The meeting, however, threatened to end in a fiasco. An unexpectedly large crowd had assembled and it was proving to be difficult to ensure physical distancing. Tempers were frayed and relatives of those who were quarantined and the rest of the villagers exchanged first words and it seemed they would soon come to blows.
The meeting was soon called off and people requested to leave. It was when people were dispersing that police from Ladania PS arrived in the village. They had four petty shopkeepers of the locality in custody for the crime of having opened their shop despite the lockdown.
The shopkeepers in custody, seeing fellow villagers, shouted for help. Several people reached out and pleaded on their behalf. The SHO ignored the pleas.
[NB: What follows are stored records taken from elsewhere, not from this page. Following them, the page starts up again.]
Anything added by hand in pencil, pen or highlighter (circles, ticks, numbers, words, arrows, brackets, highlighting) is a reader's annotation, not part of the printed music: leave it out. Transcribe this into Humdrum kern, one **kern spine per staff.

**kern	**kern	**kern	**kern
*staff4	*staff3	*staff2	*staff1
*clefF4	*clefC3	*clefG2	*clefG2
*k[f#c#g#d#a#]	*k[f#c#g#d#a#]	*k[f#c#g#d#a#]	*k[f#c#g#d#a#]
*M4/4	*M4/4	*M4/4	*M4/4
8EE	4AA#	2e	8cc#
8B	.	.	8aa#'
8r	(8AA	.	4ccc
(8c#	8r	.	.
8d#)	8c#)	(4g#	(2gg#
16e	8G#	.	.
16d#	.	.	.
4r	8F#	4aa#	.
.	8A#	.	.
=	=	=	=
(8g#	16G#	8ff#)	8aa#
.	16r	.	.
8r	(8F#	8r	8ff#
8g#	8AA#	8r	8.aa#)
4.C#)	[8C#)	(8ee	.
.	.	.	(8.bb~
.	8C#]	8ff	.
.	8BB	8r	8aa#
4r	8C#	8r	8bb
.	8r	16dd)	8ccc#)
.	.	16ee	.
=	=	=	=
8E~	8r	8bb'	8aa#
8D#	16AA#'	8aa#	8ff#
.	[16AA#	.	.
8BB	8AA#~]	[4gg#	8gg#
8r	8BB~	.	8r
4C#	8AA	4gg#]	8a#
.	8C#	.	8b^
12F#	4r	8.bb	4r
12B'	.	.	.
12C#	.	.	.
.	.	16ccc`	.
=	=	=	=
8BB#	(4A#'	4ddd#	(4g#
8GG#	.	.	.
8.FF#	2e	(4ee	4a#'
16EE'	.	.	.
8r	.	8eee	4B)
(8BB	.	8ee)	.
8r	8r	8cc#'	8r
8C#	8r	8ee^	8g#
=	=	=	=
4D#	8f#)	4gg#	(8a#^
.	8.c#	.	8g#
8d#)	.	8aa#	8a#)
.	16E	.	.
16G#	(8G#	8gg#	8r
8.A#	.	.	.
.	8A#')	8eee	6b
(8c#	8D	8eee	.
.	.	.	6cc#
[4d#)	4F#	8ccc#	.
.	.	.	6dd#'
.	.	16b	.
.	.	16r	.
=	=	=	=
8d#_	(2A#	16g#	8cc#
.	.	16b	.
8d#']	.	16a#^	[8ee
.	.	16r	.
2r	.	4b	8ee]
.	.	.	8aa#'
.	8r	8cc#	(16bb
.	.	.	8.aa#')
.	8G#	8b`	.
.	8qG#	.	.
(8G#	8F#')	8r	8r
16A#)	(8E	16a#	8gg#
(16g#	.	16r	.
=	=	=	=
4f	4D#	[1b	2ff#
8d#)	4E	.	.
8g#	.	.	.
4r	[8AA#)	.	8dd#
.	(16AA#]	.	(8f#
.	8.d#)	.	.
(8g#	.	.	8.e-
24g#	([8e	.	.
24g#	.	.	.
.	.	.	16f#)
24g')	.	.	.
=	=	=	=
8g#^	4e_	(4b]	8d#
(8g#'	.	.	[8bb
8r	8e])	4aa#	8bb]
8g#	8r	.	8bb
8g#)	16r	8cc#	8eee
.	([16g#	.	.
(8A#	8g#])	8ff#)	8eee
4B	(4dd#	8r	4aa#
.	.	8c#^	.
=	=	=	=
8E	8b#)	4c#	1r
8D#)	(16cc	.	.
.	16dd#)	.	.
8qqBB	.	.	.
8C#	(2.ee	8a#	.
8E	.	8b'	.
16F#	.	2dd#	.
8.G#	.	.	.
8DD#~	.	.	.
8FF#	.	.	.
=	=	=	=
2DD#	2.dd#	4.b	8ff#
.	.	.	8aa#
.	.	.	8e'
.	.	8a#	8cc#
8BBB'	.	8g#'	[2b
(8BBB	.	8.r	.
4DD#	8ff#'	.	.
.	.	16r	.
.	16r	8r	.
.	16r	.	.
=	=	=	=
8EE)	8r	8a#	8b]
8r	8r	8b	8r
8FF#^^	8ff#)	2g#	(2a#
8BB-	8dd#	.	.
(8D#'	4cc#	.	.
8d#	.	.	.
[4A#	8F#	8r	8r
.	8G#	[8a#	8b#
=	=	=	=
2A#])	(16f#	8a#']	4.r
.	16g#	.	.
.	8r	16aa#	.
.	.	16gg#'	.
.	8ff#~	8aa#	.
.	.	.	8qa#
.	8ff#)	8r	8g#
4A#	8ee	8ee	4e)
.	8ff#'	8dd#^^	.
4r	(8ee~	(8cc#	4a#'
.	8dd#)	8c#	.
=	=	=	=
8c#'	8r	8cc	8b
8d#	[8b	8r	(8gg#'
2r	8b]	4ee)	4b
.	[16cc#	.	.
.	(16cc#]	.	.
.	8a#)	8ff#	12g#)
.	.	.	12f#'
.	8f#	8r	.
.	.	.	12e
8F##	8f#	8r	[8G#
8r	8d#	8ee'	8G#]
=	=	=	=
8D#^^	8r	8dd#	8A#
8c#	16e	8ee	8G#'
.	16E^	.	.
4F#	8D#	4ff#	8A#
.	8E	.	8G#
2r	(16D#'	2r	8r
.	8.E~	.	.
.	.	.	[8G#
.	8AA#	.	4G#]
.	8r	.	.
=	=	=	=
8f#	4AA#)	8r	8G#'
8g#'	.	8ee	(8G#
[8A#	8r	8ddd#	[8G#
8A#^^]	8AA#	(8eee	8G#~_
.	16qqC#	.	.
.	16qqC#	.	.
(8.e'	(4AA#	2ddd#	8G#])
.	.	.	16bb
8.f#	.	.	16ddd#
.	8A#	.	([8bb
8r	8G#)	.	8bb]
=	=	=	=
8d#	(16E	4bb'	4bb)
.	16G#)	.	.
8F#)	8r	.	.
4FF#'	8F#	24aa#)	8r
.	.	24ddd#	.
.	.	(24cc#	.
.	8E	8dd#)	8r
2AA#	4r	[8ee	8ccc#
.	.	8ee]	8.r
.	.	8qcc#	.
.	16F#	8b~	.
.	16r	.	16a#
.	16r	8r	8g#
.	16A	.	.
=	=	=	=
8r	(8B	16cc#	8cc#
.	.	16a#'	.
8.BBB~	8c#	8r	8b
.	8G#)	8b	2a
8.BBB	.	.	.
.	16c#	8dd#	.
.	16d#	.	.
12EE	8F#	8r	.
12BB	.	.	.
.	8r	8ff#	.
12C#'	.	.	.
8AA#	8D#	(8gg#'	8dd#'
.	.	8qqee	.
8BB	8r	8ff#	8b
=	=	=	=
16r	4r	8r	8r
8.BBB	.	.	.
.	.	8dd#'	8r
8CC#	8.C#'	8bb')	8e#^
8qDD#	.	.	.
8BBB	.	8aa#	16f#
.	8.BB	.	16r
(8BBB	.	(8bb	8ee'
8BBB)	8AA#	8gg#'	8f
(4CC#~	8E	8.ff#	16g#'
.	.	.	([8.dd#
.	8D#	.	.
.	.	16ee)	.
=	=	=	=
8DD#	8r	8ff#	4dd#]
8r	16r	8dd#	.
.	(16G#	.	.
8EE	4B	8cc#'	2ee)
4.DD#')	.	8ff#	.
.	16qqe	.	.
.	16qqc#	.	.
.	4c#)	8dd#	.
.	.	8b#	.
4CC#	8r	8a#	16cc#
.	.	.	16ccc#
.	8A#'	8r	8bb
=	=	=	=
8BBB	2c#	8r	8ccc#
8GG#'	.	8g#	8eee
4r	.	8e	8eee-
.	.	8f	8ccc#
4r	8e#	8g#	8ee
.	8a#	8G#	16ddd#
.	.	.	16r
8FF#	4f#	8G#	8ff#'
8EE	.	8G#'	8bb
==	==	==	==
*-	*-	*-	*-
But when one of the villagers, who had returned from Delhi leaving a cushy job behind, stepped up to point out that those shopkeepers were not the only ones to have opened their establishment, the shocked SHO reacted angrily and asked the young man, “Tu Neta Banega?” (So, you are trying to become a leader?”
Villagers present on the spot recalled that ‘Prashant Bhaiyya’ pleaded with the police saying that the arrested shopkeepers were very poor and wouldn’t have opened their outlets if they had a choice. And they were not alone. There were 20 other shops which were open at that very moment. “So, either arrest all of them or let these people off”.
“I’m making the request because if you book these people, they will be forced to borrow money from money-lenders,” said Prashant with folded hands.
The SHO shook with rage and again asked contemptuously if the young man thought himself to be a ‘big’ leader. “If asking questions amounts to Netagiri and if this is the only response you have, I will record your replies to my questions.”
The SHO then stepped out of the police vehicle and slapped the young man hard. Other policemen rained blows on him with their ‘lathi’. The villagers intervened and asked the policemen to behave. Outnumbered and sensing the mood of the people, the policemen quickly drove away,
only to return with reinforcement.
The young man who had questioned police action was taken into custody and an FIR was lodged against him and 100 other unnamed persons for rioting, inflicting grievous injuries to the policemen and attacking public servants on duty.
The FIR curiously also invoked section 56 of the Disaster Management Act, which states: “Any officer upon whom the duty has been imposed by this Act refuses to perform his duty without the permission of his official superior or has other lawful excuse be liable for punishment which may extend to one year or with the fine,” applicable for public servants found wanting. Charges from Acts ‘in force only in the state of J & K’ before August 5 last year were also added.
While the young man, who came from a well-off family, managed to secure bail, the police raided the village at night after several days and arrested half a dozen more people in the same case.
Ironically, the four shopkeepers whose ‘arrest’ had led to the standoff remain at large.